That's madness. Burlington is FAR from downtown Toronto. Ever ridden the GO trains to downtown? Sardine cans and if you get a seat you are always facing two strangers and have that awkward eye-contact problem. Winter time? Frozen track switches and numerous train cancellations and delays. And to pay $300K for the privilege plus the commute costs? No thanks.


----------



## HaroldCrump (Jun 10, 2009)

The other issue with Burlington is that the only major highway access is through the QEW, which is a parking lot on the best of days.
Living in Burlington is ok as long as you work in Burlington or Oakville, or maybe Hamilton along the 403.
If you work downtown TO, you are looking at a long day.


----------



## Bullseye (Apr 5, 2009)

There are LOADS of people who live in Burlington and GO train into Toronto every day, I know plenty of them personally. It's 40 minutes each way, and they read or work on laptops. 

Burlington also has the 407 through it, which makes it easy (although expensive) to get to anywhere in the GTA north of the QEW. My wife works in Mississauga and is there in 15 minutes from Burlington.

I work in Oakville myself, and agree that the QEW is a nightmare. Takes me 20 minutes to go 17km from home to work.


----------



## kcowan (Jul 1, 2010)

You would be wise not to count the GO Train commute time. That time can be used productively. But do count the commute to and from the trains and any wait times. 

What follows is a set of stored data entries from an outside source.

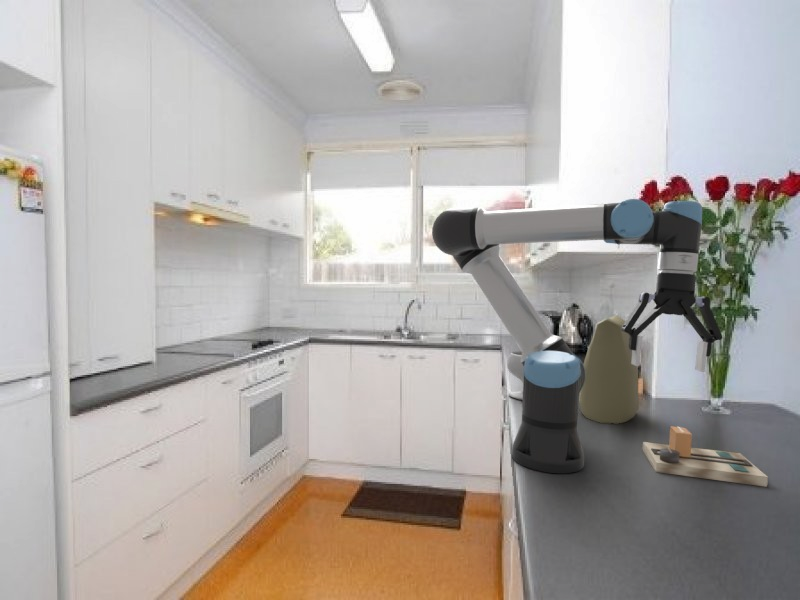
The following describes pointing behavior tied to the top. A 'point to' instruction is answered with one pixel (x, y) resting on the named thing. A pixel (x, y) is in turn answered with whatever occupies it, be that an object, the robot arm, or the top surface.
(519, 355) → the chalice
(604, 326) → the container
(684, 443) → the fader knob
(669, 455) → the console
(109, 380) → the top surface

The train schedules themselves will also be a factor depending on your work environment.


----------



## canadianbanks (Jun 5, 2009)

Berubeland said:


> Patience....
> 
> Inventory is building up in Brampton and Mississauga and 905 region which is what we saw before prices went down in 2008.


Hi Berubeland,

I'm curious where did you get this information from?



Thanks,

Peter


----------



## HaroldCrump (Jun 10, 2009)

kcowan said:


> You would be wise not to count the GO Train commute time. That time can be used productively. But do count the commute to and from the trains and any wait times.

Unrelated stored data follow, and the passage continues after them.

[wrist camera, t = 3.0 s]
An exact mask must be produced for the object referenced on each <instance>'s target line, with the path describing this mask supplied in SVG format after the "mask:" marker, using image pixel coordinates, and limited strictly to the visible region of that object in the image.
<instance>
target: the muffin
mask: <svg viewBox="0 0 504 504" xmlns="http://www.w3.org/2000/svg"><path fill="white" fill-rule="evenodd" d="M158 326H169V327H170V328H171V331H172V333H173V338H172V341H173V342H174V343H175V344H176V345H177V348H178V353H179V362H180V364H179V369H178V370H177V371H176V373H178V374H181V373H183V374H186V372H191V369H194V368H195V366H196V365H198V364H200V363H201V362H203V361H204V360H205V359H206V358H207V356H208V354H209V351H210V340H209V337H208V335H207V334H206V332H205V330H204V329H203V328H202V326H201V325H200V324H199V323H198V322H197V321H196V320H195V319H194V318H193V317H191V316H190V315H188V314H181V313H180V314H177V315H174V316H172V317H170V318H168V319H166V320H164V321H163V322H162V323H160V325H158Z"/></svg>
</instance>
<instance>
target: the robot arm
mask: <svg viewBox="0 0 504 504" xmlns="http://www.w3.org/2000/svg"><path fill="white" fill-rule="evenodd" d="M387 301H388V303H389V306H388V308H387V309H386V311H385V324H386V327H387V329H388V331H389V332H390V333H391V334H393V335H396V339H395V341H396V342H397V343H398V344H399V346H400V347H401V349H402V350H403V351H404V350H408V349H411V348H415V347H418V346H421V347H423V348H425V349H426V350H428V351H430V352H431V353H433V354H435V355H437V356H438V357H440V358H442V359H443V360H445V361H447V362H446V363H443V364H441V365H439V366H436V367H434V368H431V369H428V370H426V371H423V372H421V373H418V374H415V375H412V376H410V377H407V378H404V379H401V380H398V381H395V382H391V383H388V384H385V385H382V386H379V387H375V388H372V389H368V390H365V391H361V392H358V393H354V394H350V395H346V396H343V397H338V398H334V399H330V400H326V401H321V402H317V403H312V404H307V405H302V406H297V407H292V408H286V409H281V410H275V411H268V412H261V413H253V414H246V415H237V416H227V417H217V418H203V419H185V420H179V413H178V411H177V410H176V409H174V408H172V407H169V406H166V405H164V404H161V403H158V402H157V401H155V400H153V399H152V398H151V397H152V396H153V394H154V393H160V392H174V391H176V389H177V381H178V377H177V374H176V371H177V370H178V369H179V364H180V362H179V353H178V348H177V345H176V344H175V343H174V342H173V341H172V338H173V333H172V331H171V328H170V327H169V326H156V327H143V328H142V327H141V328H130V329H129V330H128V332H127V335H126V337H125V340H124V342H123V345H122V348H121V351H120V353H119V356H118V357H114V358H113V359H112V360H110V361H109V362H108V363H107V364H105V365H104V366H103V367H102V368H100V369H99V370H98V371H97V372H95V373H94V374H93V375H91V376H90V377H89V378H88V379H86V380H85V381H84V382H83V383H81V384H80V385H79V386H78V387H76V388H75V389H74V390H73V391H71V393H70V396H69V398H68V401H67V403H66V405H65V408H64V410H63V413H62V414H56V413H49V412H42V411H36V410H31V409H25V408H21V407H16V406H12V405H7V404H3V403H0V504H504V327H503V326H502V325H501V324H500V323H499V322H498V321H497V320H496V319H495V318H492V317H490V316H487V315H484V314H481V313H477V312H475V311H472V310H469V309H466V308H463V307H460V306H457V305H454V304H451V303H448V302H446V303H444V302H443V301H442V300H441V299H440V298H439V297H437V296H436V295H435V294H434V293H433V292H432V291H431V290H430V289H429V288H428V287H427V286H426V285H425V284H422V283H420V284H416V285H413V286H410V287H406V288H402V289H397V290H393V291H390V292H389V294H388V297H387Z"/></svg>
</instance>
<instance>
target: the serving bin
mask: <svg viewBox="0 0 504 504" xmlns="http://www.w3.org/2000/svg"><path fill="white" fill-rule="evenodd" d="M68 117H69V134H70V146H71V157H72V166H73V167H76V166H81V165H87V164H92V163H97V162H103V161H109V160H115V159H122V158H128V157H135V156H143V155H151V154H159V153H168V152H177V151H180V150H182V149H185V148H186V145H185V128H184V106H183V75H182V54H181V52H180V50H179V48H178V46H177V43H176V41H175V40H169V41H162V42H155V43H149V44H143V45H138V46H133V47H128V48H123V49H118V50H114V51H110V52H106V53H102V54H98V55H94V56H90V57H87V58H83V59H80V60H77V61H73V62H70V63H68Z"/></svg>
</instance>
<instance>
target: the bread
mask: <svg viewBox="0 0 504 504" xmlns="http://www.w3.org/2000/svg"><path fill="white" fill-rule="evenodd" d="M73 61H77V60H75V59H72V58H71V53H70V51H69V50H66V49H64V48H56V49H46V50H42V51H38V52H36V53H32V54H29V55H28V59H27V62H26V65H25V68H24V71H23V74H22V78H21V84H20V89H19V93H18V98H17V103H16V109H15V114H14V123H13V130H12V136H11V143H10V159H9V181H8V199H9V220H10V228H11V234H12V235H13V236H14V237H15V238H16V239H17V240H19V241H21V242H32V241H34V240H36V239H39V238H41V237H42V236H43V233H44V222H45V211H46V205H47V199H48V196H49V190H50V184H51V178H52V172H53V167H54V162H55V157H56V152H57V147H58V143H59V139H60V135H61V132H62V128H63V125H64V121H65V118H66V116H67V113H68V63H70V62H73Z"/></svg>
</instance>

Why not? It has an impact on your quality of life and productivity.
Not everyone is able to leverage that time efficiently.
At 6:00 am in the morning you could be groggy and barely half awake.
GO trains are usually crowded and not very conducive for doing confidential work.


----------



## Jungle (Feb 17, 2010)

For people that think the Go Train is bad the subway is worse. Lower class people, even more crowded. I have had concern for my safety and comfort a few times when some sketched out people on drugs started freaking out. There seems to always be one on the train.


----------



## kcowan (Jul 1, 2010)

HaroldCrump said:


> Why not? It has an impact on your quality of life and productivity.
> Not everyone is able to leverage that time efficiently.
> At 6:00 am in the morning you could be groggy and barely half awake.
> GO trains are usually crowded and not very conducive for doing confidential work.


Based on my observations, nearly everyone finds something productive to do: some catch up on their sleep; some catch up on reading; some catch up with friends chatting; some do knitting, etc.

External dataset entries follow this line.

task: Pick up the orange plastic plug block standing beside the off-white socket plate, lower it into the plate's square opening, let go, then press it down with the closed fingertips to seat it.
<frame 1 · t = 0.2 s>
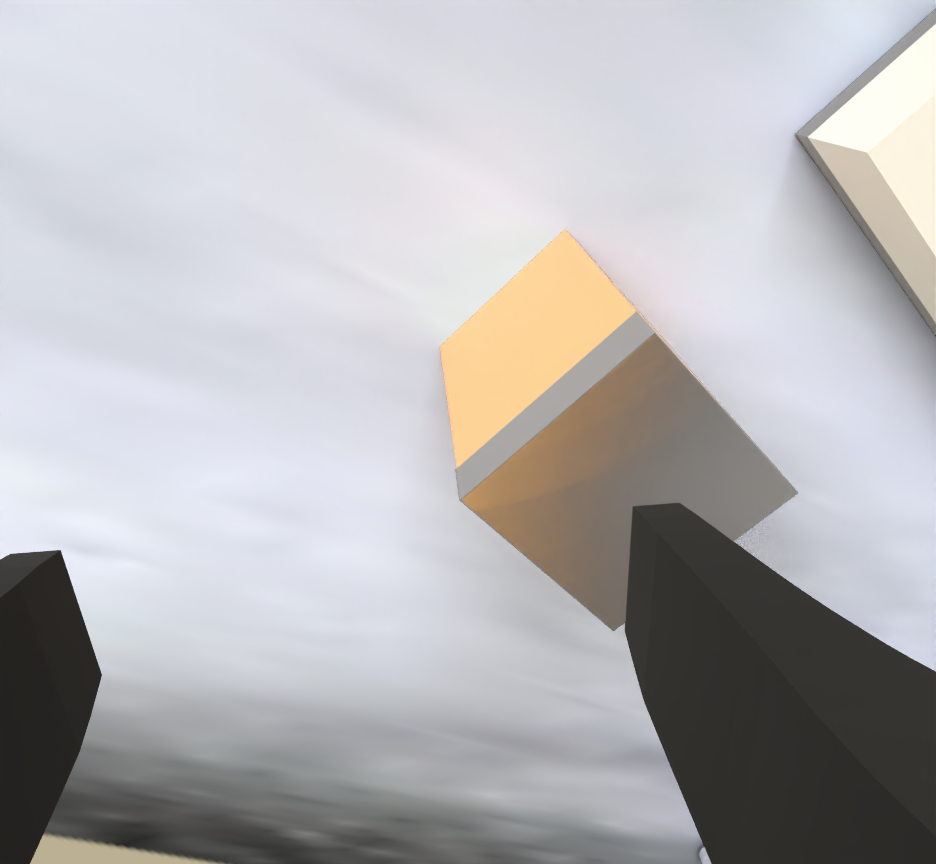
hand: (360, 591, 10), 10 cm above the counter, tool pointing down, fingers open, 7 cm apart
plug: (555, 345, 19), on the counter
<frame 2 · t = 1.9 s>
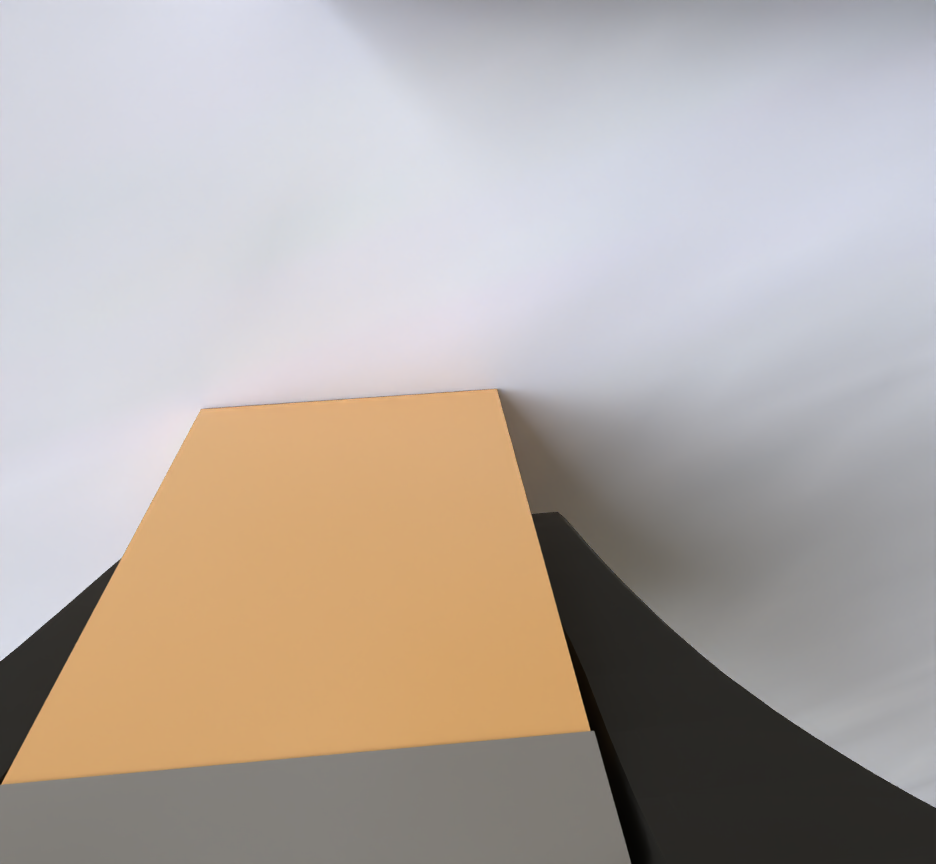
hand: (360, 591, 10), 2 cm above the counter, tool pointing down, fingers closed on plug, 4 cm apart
plug: (364, 522, 12), on the counter, touching gripper
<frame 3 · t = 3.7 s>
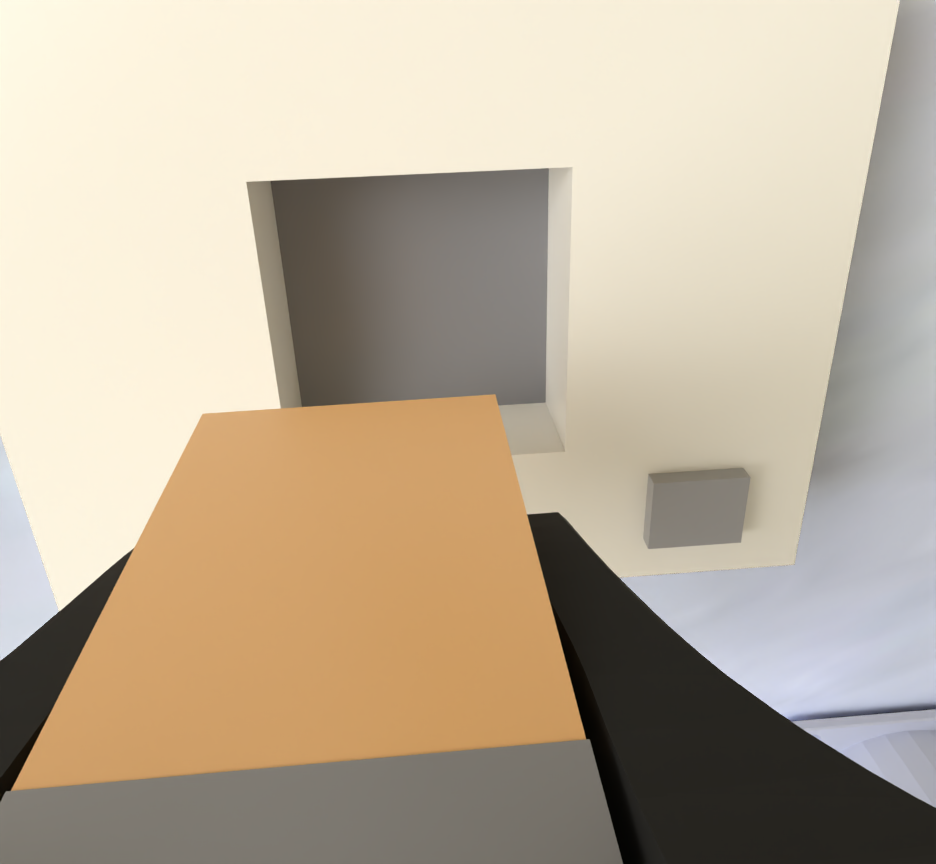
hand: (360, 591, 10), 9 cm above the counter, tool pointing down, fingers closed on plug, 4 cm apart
plug: (364, 525, 12), point 7 cm above the counter, touching gripper
socket: (417, 284, 17), on the counter
when the fingers open (4 cm above the counter, at t = 5.7 s): plug drops 2 cm, resting on socket.
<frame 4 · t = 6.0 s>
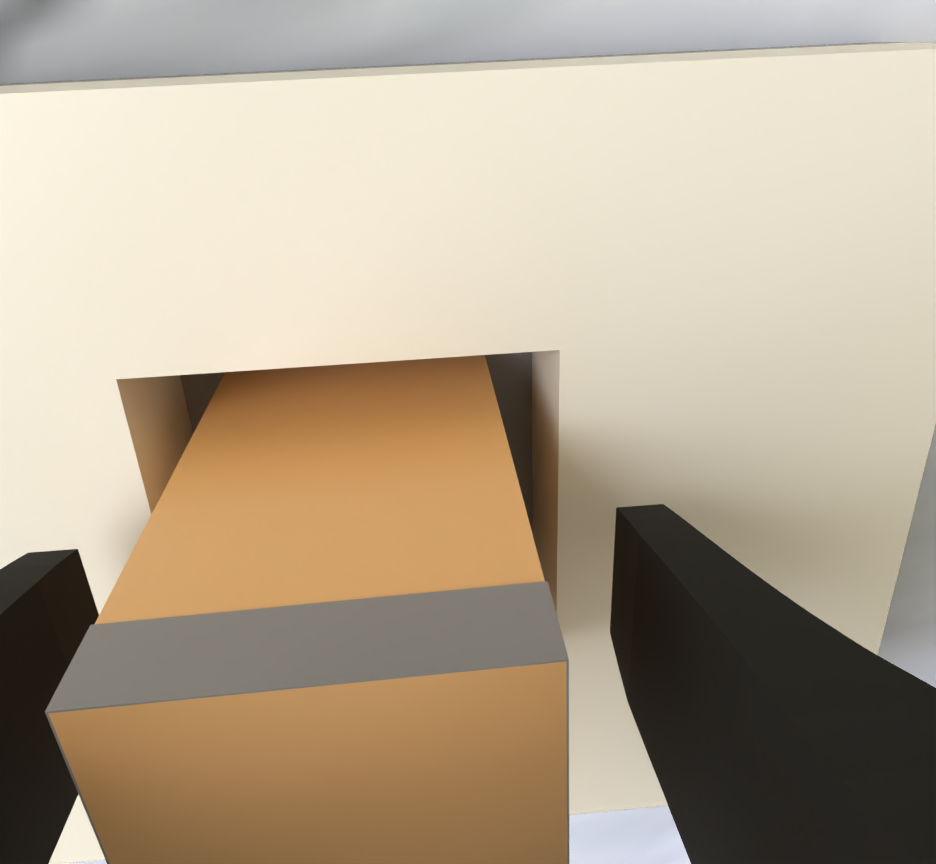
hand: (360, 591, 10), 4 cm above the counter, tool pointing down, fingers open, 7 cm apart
plug: (370, 469, 13), point 1 cm above the counter, touching socket
socket: (370, 447, 14), on the counter
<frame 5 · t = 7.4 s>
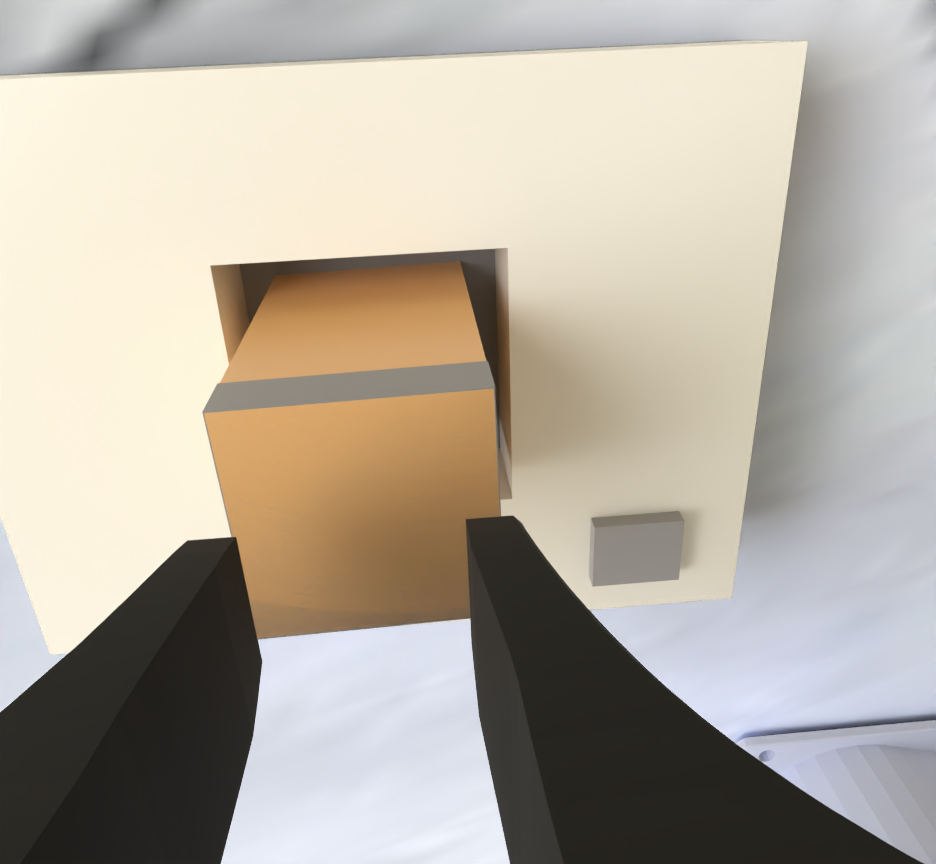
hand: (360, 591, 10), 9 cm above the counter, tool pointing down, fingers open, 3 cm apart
plug: (378, 354, 18), point 1 cm above the counter, touching socket
socket: (378, 340, 19), on the counter
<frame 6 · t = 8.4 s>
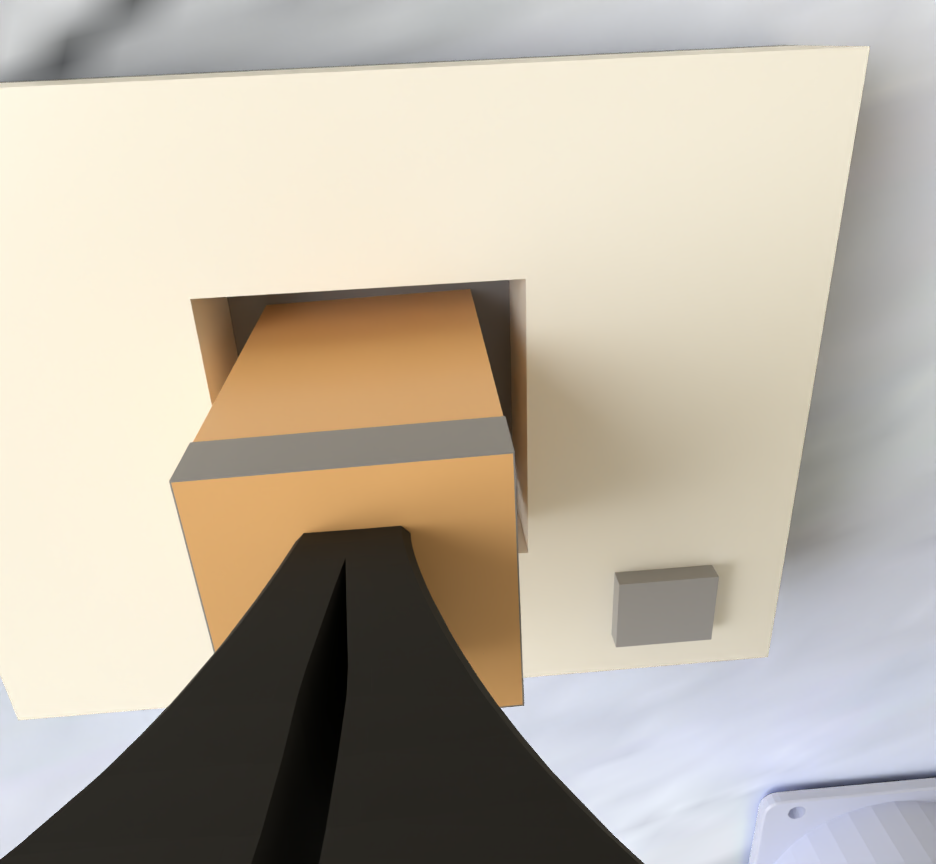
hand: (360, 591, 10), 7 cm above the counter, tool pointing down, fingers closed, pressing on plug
plug: (379, 390, 16), point 1 cm above the counter, touching gripper, socket
socket: (379, 374, 17), on the counter
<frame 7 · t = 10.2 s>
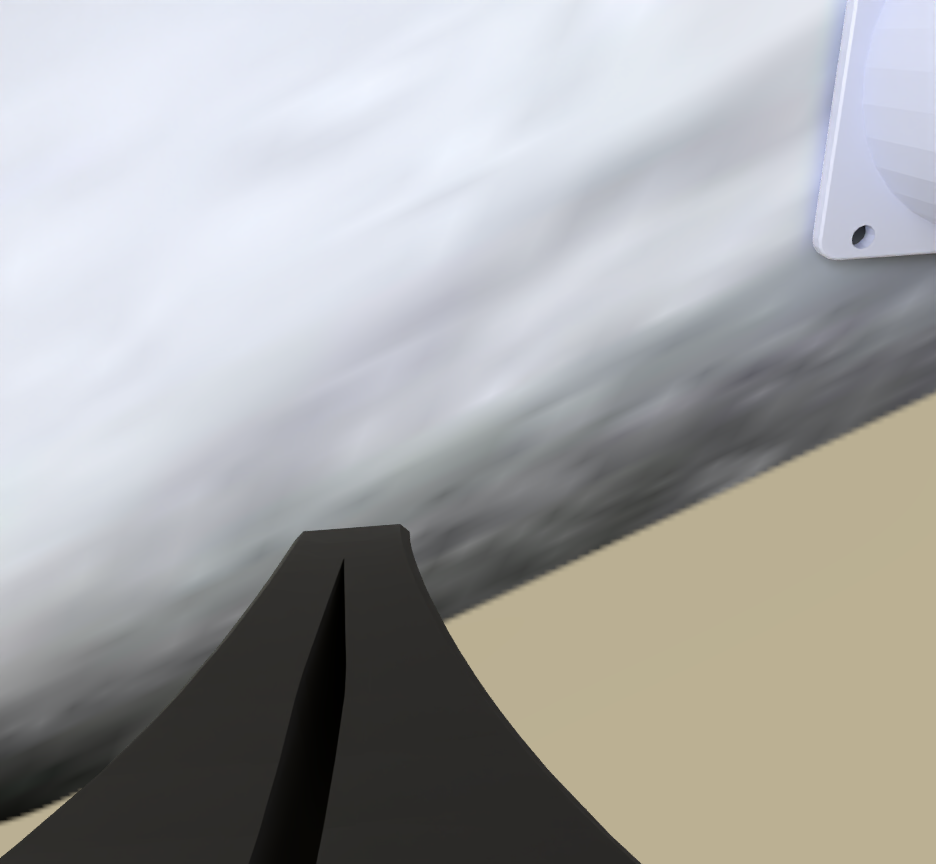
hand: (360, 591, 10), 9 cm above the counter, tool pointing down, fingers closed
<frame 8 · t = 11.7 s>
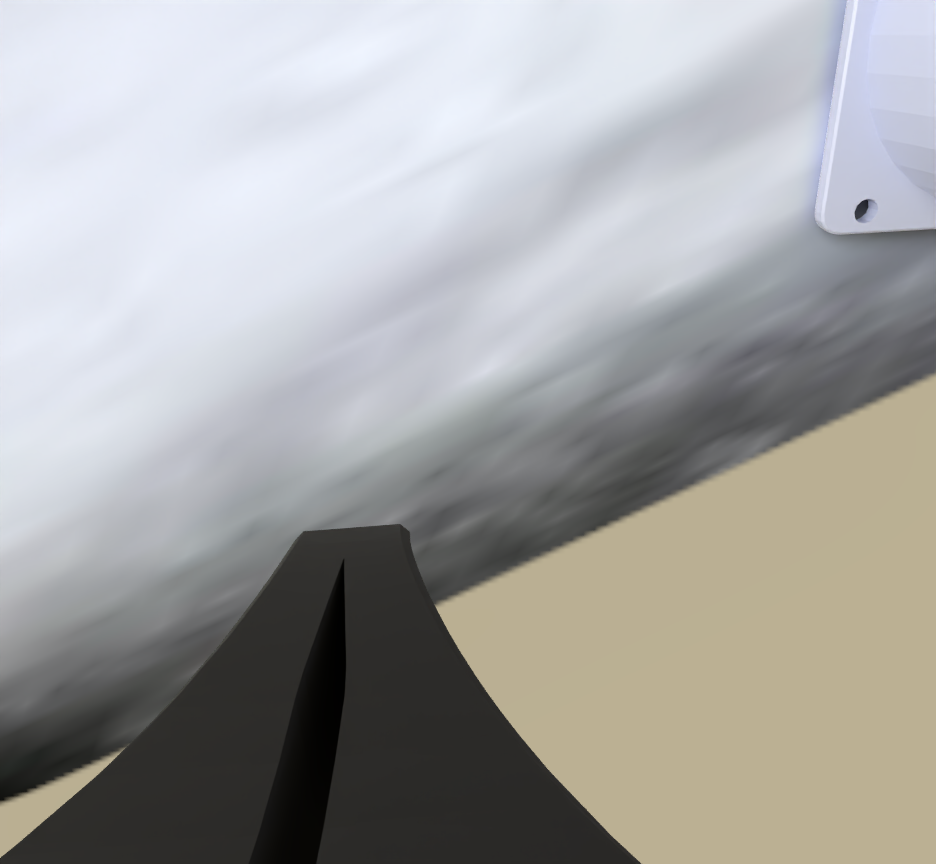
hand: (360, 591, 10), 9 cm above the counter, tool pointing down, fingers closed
at the end: plug 0.1 cm off-centre on the socket, point 0.6 cm above the socket's base; plug tilted 0°; the gripper is holding nothing — task done.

But yes there are a few who stare into space without thinking, and, for those, it is unproductive time. Also I hate the ones who use the time talking on their cell phones.


----------



## MoneyGal (Apr 24, 2009)

Yabbut there's a difference between finding something productive to do in a situation where you HAVE to find something to do with the time or simply squander it; and making choices which don't put you in that position at all.

Personally (and to each their own!) I would find a 2+ hour commute each day really intolerable. I commute to my workplace each day by bike, and also spend 1+ hours each day at the gym. Where would I find the time to add that 2+ hours of exercise in my day if I had to squeeze it in around a 2h commute?


----------



## Riff Raff (Sep 5, 2010)

MoneyGal said:


> Personally (and to each their own!) I would find a 2+ hour commute each day really intolerable. I commute to my workplace each day by bike, and also spend 1+ hours each day at the gym. Where would I find the time to add that 2+ hours of exercise in my day if I had to squeeze it in around a 2h commute?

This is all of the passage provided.